Insomma l’ex commissario di Fdi avrebbe fatto qualche ammissione respingendo però l’accusa di aver incassato il denaro minacciando uno dei soci di Alassio Ambiente. Al contrario, l’indagato avrebbe spiegato che tra lui e il management della società consortile esisteva un accordo che prevedeva il pagamento di somme di denaro in cambio di una sorta di servizio di consulenza ed aiuto nella gestione del servizio di raccolta rifiuti ad Alassio.

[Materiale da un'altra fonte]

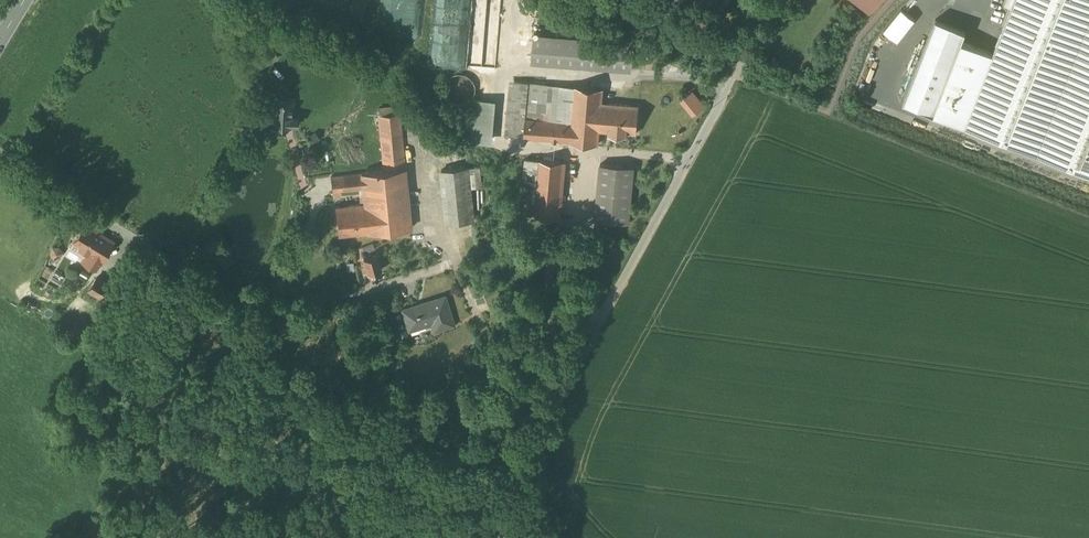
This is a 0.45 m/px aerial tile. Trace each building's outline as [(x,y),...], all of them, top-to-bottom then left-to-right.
[(500,0),(480,0),(476,67),(497,68),(500,0)] [(724,12),(731,0),(704,0),(724,12)] [(869,12),(879,0),(856,0),(869,12)] [(993,56),(961,44),(965,33),(935,22),(903,105),(1088,177),(1088,0),(1014,0),(993,56)] [(887,32),(901,44),(920,22),(907,10),(887,32)] [(634,44),(534,35),(532,62),(632,70),(634,44)] [(272,45),(251,56),(255,64),(268,57),(270,61),(278,57),(272,45)] [(466,75),(464,74),(462,74),(459,74),(458,74),(454,75),(452,76),(450,77),(449,79),(447,80),(446,82),(445,84),(445,86),(444,88),(444,90),(444,93),(445,94),(445,95),(446,97),(447,99),(449,101),(451,103),(453,104),(455,105),(458,106),(461,106),(464,105),(467,104),(469,103),(471,102),(472,100),(474,98),(475,95),(476,93),(476,91),(476,89),(476,87),(476,86),(475,84),(475,83),(474,81),(472,79),(471,78),(470,77),(468,76),(466,75)] [(530,82),(511,81),(506,136),(524,138),(530,82)] [(603,89),(530,82),(524,138),(571,142),(598,144),(602,102),(603,89)] [(683,101),(695,117),(708,107),(696,91),(683,101)] [(624,104),(602,102),(600,130),(609,131),(609,133),(627,134),(627,133),(637,134),(639,106),(639,100),(624,98),(624,104)] [(293,102),(272,100),(271,125),(292,126),(292,125),(297,126),(297,116),(292,116),(293,102)] [(399,113),(379,115),(385,170),(381,170),(332,175),(333,192),(363,188),(364,196),(368,233),(411,229),(399,113)] [(316,133),(309,139),(313,144),(319,139),(316,133)] [(380,157),(330,162),(332,175),(381,170),(380,157)] [(539,160),(526,159),(521,216),(534,217),(539,160)] [(565,162),(539,160),(534,217),(560,219),(565,162)] [(634,167),(601,164),(596,222),(629,224),(634,167)] [(468,168),(442,170),(447,225),(474,223),(468,168)] [(361,204),(336,206),(339,236),(368,233),(364,196),(360,197),(361,204)] [(113,243),(85,225),(70,249),(81,255),(84,250),(88,253),(83,262),(96,270),(113,243)] [(422,248),(418,247),(416,249),(415,252),(416,255),(419,256),(423,255),(423,251),(422,248)] [(377,256),(364,260),(368,276),(382,272),(377,256)] [(150,286),(133,276),(128,284),(133,287),(131,290),(143,298),(150,286)] [(97,278),(84,298),(105,310),(117,291),(97,278)] [(445,299),(403,312),(410,333),(433,325),(435,333),(454,327),(445,299)]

Inoltre Pizzimbone, che in Procura era accompagnato dal suo legale, l’avvocato Giuliana Basso, avrebbe spiegato agli inquirenti che i 16 mila euro incassati da Mario La Porta, un ex manager coinvolto nell’inchiesta e considerato dalla Procura suo stretto collaboratore, al momento della perquisizione della polizia erano nella sua abitazione, ma non sono stati trovati.

Secondo l’accusa, Pizzimbone avrebbe fatto pressioni su un rappresentante della società consortile facendogli capire di poter “ammorbidire” la posizione della giunta Melgrati (che nell’ultimo periodo aveva elevato diverse sanzioni, minacciando anche di rescindere il contratto con l’Ati) a fronte del pagamento di una somma di denaro. Soldi, 96 mila euro in totale, che Pizzimbone avrebbe incassato attraverso un contratto di consulenza fittizio a nome di La Porta. Proprio quest’ultimo, nel suo interrogatorio, aveva ammesso che quello a suo nome era un contratto fittizio, siglato soltanto per incassare in maniera apparentemente lecita i soldi destinati a Pizzimbone.

L’ex manager aveva però negato con decisione di essere al corrente che quei soldi fossero provento di un’estorsione: insomma La Porta avrebbe fatto intendere chiaramente al gip di essere consapevole che la provenienza del denaro non fosse “pulita”, negando però di sapere che i soci di Alassio Ambiente fossero stati minacciati per pagare.

Nell’inchiesta su ambiente e rifiuti è indagato, per il reato di tentato abuso d’ufficio in concorso con Pizzimbone, anche Rocco Invernizzi, l’ex assessore comunale all’ambiente di Alassio (si è dimesso quando è venuto a conoscenza dell’indagine). Secondo l’accusa, il primo avrebbe cercato di far assegnare, proprio attraverso Invernizzi, un servizio di pulizia e manutenzione delle strade di Alassio ad una società, la Co.r.in.t.e.a., di cui, sempre secondo gli inquirenti, l’imprenditore era socio occulto.